O caminhar errado e suas consequências

Por Rhuan de Castro

Aprender a andar é uma das primeiras conquistas do ser humano. Com o passar do tempo, a insegurança dos primeiros passos é deixada de lado e dá lugar a um padrão automático de locomoção. Contudo, a forma de andar é distinta entre as pessoas e algumas delas são responsáveis por sérios problemas de saúde, e desconfortos em regiões específicas do corpo.

No decorrer do dia a dia é difícil encontrar alguém que se preocupa com sua forma de andar. “Muitos acham que sabem andar corretamente, e só vem a descobrir ou se interessar sobre o assunto quando já há alguma consequência como dores e incômodo no quadril, pés, joelhos, coluna vertebral e etc”, afirma Itala Cruz, fisioterapeuta.
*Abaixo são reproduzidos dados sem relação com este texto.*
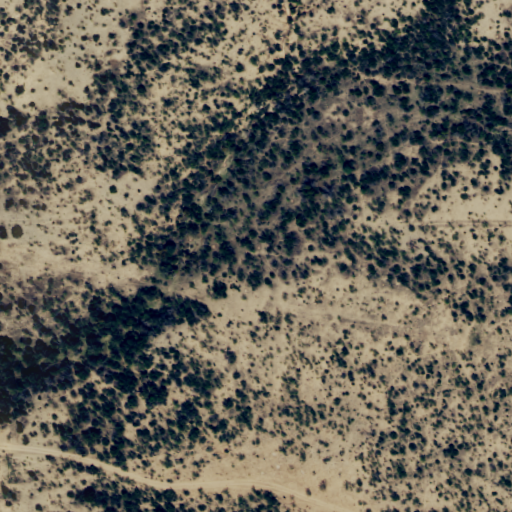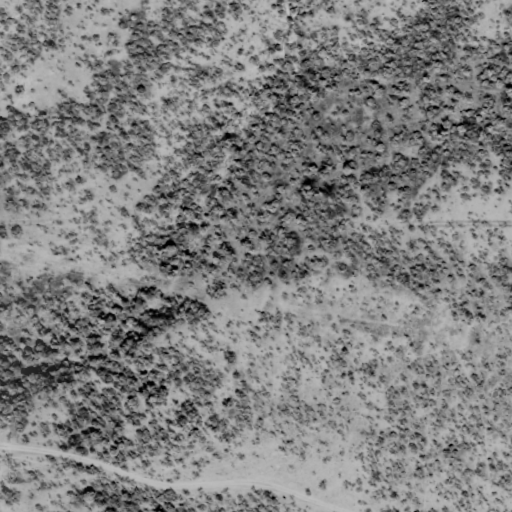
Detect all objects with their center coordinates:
road: (158, 498)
“Muitos acham que sabem andar corretamente, e só vem a descobrir ou se interessar sobre o assunto quando já há alguma consequência como dores e incômodo no quadril, pés, joelhos, coluna vertebral e etc.” (Itala Cruz)

O uso prolongado de salto alto prejudica o portador do calçado. Foto: Reprodução.

Além da forma de andar, o uso de calçados inadequados contribui para problemas ortopédicos. O salto alto, por exemplo,  deixa qualquer mulher elegante, mas, de acordo com Itala, o uso frequente desse tipo de calçado pode causar alguns problemas. “O salto alto altera a maneira de andar das mulheres. Com o uso prolongado algumas das regiões do corpo podem ser afetadas, como os pés, calcanhares, tornozelos, joelhos e coluna vertebral”, explica ela.

A falta de alinhamento do retropé é prejudicial na hora da caminhada. Foto: Reprodução.

Enquanto caminhamos, os pés estão sujeitos a forças como tração, fricção e torção. De acordo com a Sociedade Brasileira de Ortopedia e Traumatologia (SBOT), quando os pés não apresentam equilíbrio muscular e alinhamento do retropé (parte do pé formada pelos ossos tálus e calcâneo), o ideal é que sejam feitas algumas adaptações corretivas como o uso de palmilhas.

Para quem acredita que as palmilhas que acompanham os calçados já bastam, estão enganados. As mesmas apresentam apenas a função de forro interno, tornando necessária a busca por palmilhas específicas. Segundo Hércules Moraes, estudioso da Universidade do Vale da Paraíba, o uso de palmilhas adequadas permite a prevenção e tratamento de alterações posturais.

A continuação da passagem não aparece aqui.